Eli Chen

Software Engineering Is Now an Experimental Science

Software engineering used to be a discipline of careful planning. You studied the problem, debated approaches in design reviews, wrote PRDs to assess feasibility, and then committed to a path. The cost of being wrong was weeks or months of wasted implementation. So we built elaborate processes to avoid wrong turns: architecture reviews, proof-of-concept phases, technical feasibility assessments. All of it was risk mitigation for the high cost of writing code.

That cost just collapsed.

I recently needed to extract images from PDFs. Before this shift, I would have researched libraries, read documentation and Stack Overflow threads, picked the most promising approach, implemented it, and discovered its limitations the hard way. Then I’d repeat the cycle with a second library. This process might take a full day, maybe two.

Instead, I described the problem to an LLM and had it implement five different extraction methods simultaneously. Five working scripts, five sets of output. I looked at the results, not the code. One method handled embedded images well but missed vector graphics. Another captured everything but produced blurry output. A third nailed it. Total time from problem to validated solution: minutes. The code for the four failed approaches? Deleted without a second thought.

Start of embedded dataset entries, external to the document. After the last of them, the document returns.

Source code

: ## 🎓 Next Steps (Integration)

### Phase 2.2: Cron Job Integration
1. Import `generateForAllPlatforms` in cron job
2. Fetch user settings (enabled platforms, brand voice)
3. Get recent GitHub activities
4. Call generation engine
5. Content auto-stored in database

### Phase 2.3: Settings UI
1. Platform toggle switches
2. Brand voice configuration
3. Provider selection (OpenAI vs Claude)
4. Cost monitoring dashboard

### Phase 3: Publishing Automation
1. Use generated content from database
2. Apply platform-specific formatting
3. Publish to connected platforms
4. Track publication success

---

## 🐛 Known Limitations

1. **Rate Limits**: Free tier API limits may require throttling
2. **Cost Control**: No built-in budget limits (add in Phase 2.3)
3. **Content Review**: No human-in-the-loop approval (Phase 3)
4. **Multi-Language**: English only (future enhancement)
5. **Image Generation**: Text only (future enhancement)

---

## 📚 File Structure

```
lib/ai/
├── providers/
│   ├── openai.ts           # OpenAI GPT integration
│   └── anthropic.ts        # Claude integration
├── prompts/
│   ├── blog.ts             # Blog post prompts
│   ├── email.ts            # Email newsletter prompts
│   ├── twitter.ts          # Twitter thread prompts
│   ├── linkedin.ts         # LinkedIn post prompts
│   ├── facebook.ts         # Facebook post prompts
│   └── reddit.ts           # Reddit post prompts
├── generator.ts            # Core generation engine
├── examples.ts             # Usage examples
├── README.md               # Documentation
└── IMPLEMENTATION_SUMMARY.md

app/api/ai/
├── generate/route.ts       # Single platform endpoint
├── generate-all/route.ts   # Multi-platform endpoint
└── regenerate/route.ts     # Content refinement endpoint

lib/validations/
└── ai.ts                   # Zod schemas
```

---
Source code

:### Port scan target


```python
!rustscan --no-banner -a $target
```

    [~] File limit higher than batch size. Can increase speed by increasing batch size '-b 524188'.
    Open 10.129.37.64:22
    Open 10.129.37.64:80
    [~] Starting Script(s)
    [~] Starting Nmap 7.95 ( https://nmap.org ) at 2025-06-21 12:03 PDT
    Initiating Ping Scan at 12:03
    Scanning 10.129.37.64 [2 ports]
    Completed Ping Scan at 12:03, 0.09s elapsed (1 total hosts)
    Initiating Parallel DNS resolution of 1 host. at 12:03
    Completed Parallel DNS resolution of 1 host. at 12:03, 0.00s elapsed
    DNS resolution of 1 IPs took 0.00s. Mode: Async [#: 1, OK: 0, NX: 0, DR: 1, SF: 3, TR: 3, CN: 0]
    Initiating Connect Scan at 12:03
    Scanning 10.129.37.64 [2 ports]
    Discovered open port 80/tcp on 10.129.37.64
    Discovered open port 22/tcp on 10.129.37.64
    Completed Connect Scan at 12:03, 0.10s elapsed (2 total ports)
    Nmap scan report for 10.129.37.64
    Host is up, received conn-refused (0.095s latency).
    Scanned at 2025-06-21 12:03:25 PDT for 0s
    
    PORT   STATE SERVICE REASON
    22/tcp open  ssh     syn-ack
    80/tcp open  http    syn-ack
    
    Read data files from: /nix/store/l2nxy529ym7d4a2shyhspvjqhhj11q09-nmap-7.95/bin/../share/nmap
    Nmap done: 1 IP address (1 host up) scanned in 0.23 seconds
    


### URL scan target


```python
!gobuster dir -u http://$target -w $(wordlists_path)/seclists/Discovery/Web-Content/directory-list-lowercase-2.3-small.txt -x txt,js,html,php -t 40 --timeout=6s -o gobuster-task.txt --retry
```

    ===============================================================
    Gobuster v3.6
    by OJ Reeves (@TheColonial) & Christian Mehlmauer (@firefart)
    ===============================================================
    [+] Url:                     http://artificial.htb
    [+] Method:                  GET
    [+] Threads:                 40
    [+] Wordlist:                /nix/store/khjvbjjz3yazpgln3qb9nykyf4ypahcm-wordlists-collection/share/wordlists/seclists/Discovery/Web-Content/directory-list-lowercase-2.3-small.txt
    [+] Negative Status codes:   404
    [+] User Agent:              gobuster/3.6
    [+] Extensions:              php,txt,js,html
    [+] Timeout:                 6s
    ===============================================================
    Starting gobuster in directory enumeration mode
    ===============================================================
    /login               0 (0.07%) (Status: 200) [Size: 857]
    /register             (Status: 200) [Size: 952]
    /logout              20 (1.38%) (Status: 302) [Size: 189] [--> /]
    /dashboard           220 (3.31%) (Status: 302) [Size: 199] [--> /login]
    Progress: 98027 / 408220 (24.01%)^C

I’m currently trying to train a neural network to play a perfect game of Snake using reinforcement learning. I’m experimenting with different input representations, neural architectures, reward functions, and RL algorithms. In the old world, each of these would be a significant commitment. You’d read papers, pick an approach, spend days implementing it, then discover it didn’t converge. Before I had these tools, I spent two months just reproducing someone else’s mechanistic interpretability visualization from scratch. Two months of setup before I could even begin to experiment with my own ideas.

Now I can run parallel experiments across multiple dimensions of the problem space. The failed experiments cost almost nothing.

This works even when the LLM has never seen your specific combination of tools. There’s no training data for “this particular RL algorithm applied to Snake with this specific neural architecture and reward shaping.” The LLM is just competent enough at each individual component that you can compose novel combinations and quickly see if they work. You’re searching the solution space faster than any individual could.

How did engineering teams previously validate technical approaches? Design documents reviewed by committee. Senior engineers offering opinions based on past experience. Gut feel about which database or framework would work best. Sometimes these instincts were right. Often they weren’t, and the team wouldn’t find out for weeks.

The instinct to plan carefully before writing code used to be a virtue. It was the correct adaptation to an environment where writing code was expensive. That environment no longer exists. Engineers who spend a week debating the right approach in a doc could have validated all the candidate approaches in an afternoon.

This changes your relationship with code itself. Exploration code becomes disposable. When generation cost approaches zero, you generate a lot and keep very little. Write five implementations, keep one. Or keep none and try five more. The old instinct to carefully craft and preserve every line of code you write actively slows you down.

Today, the binding constraint is token generation speed and the latency between the AI and your development environment. Faster inference and shorter round-trips mean more experiments per hour, which means you land on better solutions sooner.

That gap between what you can imagine and what you can test keeps narrowing.